Studying the divisibility of power LCM matrics by power GCD matrices on gcd-closed sets

TL;DR

This paper confirms a conjecture and completely solves an open problem regarding the divisibility of GCD matrices by LCM matrices on gcd-closed sets, extending previous work to cases where the set's structure is more complex.

Contribution

It proves the Zhao-Chen-Hong conjecture and provides a complete characterization of gcd-closed sets where GCD matrices divide LCM matrices, especially for cases with larger G_S(x) sets.

Findings

Confirmed the Zhao-Chen-Hong conjecture.

Provided a complete characterization for divisibility conditions.

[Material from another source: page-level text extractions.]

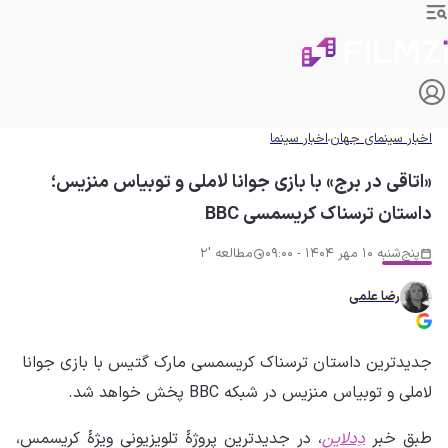
اخبار سینمای جهان
اخبار سینما
«اتاقی در برج» با بازی جوانا لاملی و توبیاس منزیس؛
داستان ترسناک کریسمسی BBC
پنج‌شنبه 10 مهر 1404 - 09:00
مطالعه '2
رضا علمی
جدیدترین داستان ترسناک کریسمسی مارک گتیس با بازی جوانا
لاملی و توبیاس منزیس در شبکه BBC پخش خواهد شد.
طبق خبر
دِدلاین
، در جدیدترین پروژهٔ تلویزیونی ویژهٔ کریسمس،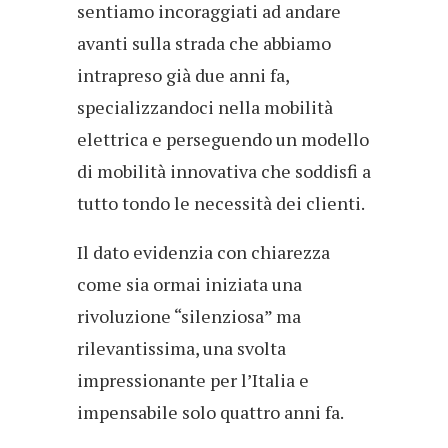
sentiamo incoraggiati ad andare
avanti sulla strada che abbiamo
intrapreso già due anni fa,
specializzandoci nella mobilità
elettrica e perseguendo un modello
di mobilità innovativa che soddisfi a
tutto tondo le necessità dei clienti.
Il dato evidenzia con chiarezza
come sia ormai iniziata una
rivoluzione “silenziosa” ma
rilevantissima, una svolta
impressionante per l’Italia e
impensabile solo quattro anni fa.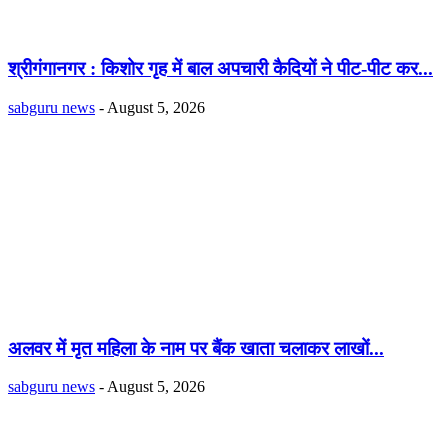
श्रीगंगानगर : किशोर गृह में बाल अपचारी कैदियों ने पीट-पीट कर...
sabguru news
-
August 5, 2026
अलवर में मृत महिला के नाम पर बैंक खाता चलाकर लाखों...
sabguru news
-
August 5, 2026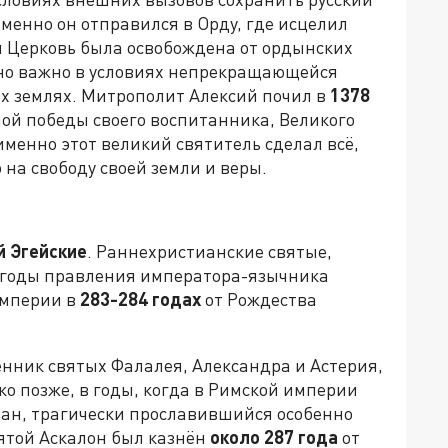
менно он отправился в Орду, где исцелил
ая Церковь была освобождена от ордынских
нно важно в условиях непрекращающейся
их землях. Митрополит Алексий почил в
1378
ной победы своего воспитанника, Великого
именно этот великий святитель сделал всё,
 на свободу своей земли и веры.
й Эгейские
. Раннехристианские святые,
в годы правления императора-язычника
империи в
283-284 годах
от Рождества
енник святых Фалалея, Александра и Астерия,
о позже, в годы, когда в Римской империи
ан, трагически прославившийся особенно
ятой Аскалон был казнён
около 287 года
от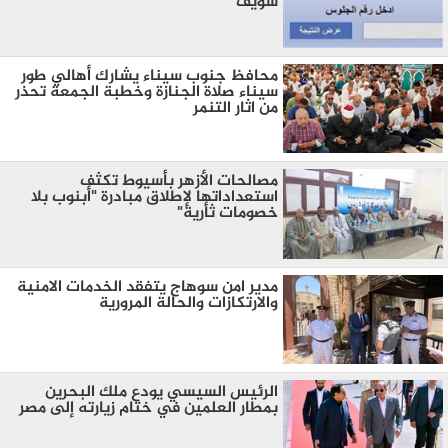
سويف
محافظ جنوب سيناء يشارك أهالي طور
سيناء صلاة الجنازة وخطبة الجمعة تحذر
من اثار التنمر
مصالحات الأزهر بأسيوط تكثف
استعداداتها لإطلاق مبادرة "أبنوب بلا
خصومات ثأرية"
مدير امن سوهاج يتفقد الخدمات الامنية
والارتكازات والحالة المرورية
الرئيس السيسي يودع ملك البحرين
بمطار العلمين في ختام زيارته إلى مصر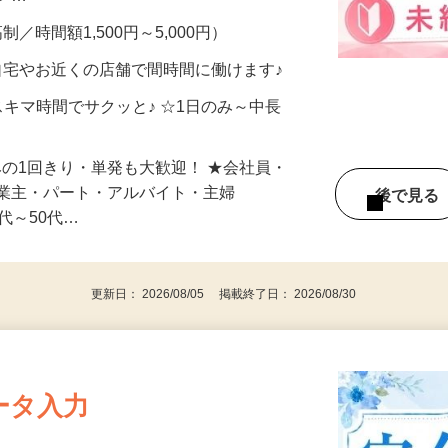
メン…
制／時間額1,500円～5,000円）
自宅やお近くの店舗で間時間に働けます♪
スキマ時間でサクッと♪ ☆1日のみ～中長
みの1回きり・単発も大歓迎！ ★会社員・
事業主・パート・アルバイト・主婦
後で見
代～50代…
更新日： 2026/08/05 掲載終了日： 2026/08/30
ータ入力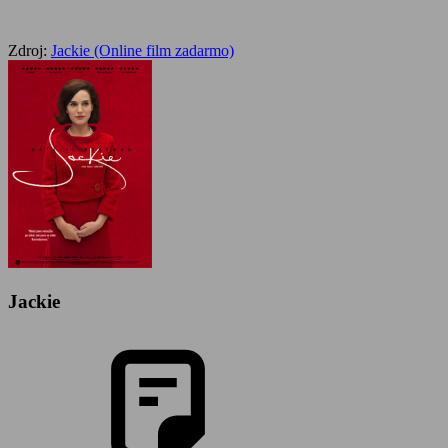
Zdroj:
Jackie (Online film zadarmo)
Jackie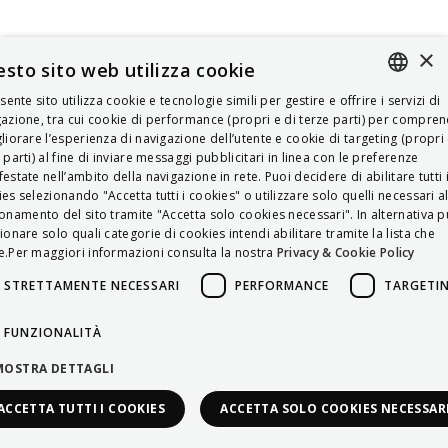
×
sto sito web utilizza cookie
esente sito utilizza cookie e tecnologie simili per gestire e offrire i servizi di
ITALIAN
azione, tra cui cookie di performance (propri e di terze parti) per compre
liorare l’esperienza di navigazione dell’utente e cookie di targeting (propri 
ENGLISH
 parti) al fine di inviare messaggi pubblicitari in linea con le preferenze
estate nell’ambito della navigazione in rete. Puoi decidere di abilitare tutti 
FRENCH
es selezionando "Accetta tutti i cookies" o utilizzare solo quelli necessari a
onamento del sito tramite "Accetta solo cookies necessari". In alternativa p
HUNGARIAN
ionare solo quali categorie di cookies intendi abilitare tramite la lista che
DEUTSCH
.Per maggiori informazioni consulta la nostra
Privacy & Cookie Policy
POLSKI
STRETTAMENTE NECESSARI
PERFORMANCE
TARGETI
УКРАЇНСЬКА
FUNZIONALITÀ
PORTUGUÊS
MOSTRA DETTAGLI
ESPAÑOL
ACCETTA TUTTI I COOKIES
ACCETTA SOLO COOKIES NECESSAR
HRVATSKI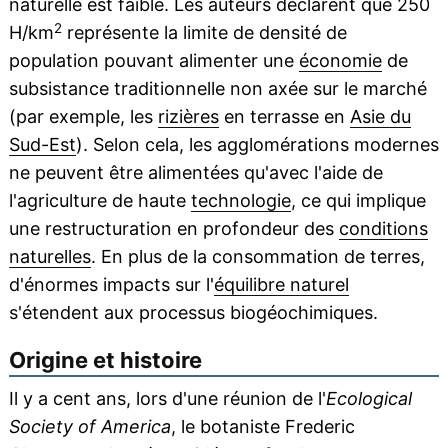
naturelle est faible. Les auteurs déclarent que 250
2
H/km
représente la limite de densité de
population pouvant alimenter une
économie
de
subsistance traditionnelle non axée sur le marché
(par exemple, les
rizières
en terrasse en
Asie du
Sud-Est
). Selon cela, les agglomérations modernes
ne peuvent être alimentées qu'avec l'aide de
l'agriculture de haute
technologie
, ce qui implique
une restructuration en profondeur des
conditions
naturelles
. En plus de la consommation de terres,
d'énormes impacts sur l'
équilibre naturel
s'étendent aux processus biogéochimiques.
Origine et histoire
Il y a cent ans, lors d'une réunion de l'
Ecological
Society of America
, le botaniste Frederic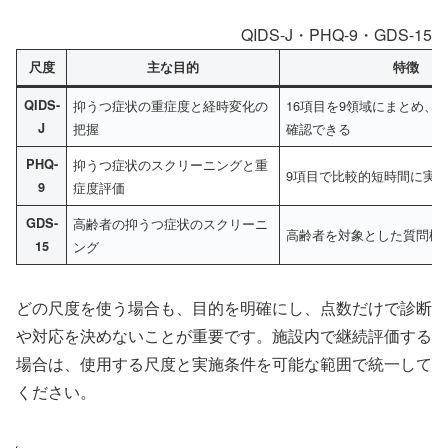
QIDS-J・PHQ-9・GDS-1
尺度
主な目的
特徴
QIDS-
抑うつ症状の重症度と経時変化の
16項目を9領域にまとめ、
J
把握
確認できる
PHQ-
抑うつ症状のスクリーニングと重
9項目で比較的短時間に実
9
症度評価
GDS-
高齢者の抑うつ症状のスクリーニ
高齢者を対象とした質問構
15
ング
どの尺度を使う場合も、目的を明確にし、点数だけで診断
や対応を決めないことが重要です。施設内で継続評価する
場合は、使用する尺度と実施条件を可能な範囲で統一して
ください。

Extended previous results to cases with larger G_S(x) sets.

Abstract

Let $S=\{x_1,\ldots, x_n\}$ be a gcd-closed set (i.e. $(x_i,x_j)\in S $ for all $1\le i,j\le n$). In 2002, Hong proposed the divisibility problem of characterizing all gcd-closed sets $S$ with $|S|\ge 4$ such that the GCD matrix $(S)$ divides the LCM matrix $[S]$ in the ring $M_{n}(\mathbb{Z})$. For $x\in S,$ let $G_S(x):=\{z\in S: z<x, z|x \text{ and } (z|y|x, y\in S)\Rightarrow y\in\{z,x\}\}$. In 2009, Feng, Hong and Zhao answered this problem in the context where $\max_{x \in S}\{|G_S(x)|\} \leq 2$. In 2022, Zhao, Chen and Hong obtained a necessary and sufficient condition on the gcd-closed set $S$ with $\max_{x \in S}\{|G_S(x)|\}=3$ such that $(S)|\left[S\right].$ Meanwhile, they raised a conjecture on the necessary and sufficient condition such that $(S)|\left[S\right]$ holds for the remaining case $\max_{x \in S}\{|G_S(x)|\}\ge 4$. In this papar, we confirm the Zhao-Chen-Hong conjecture from a novel perspective, consequently solve Hong's open problem completely.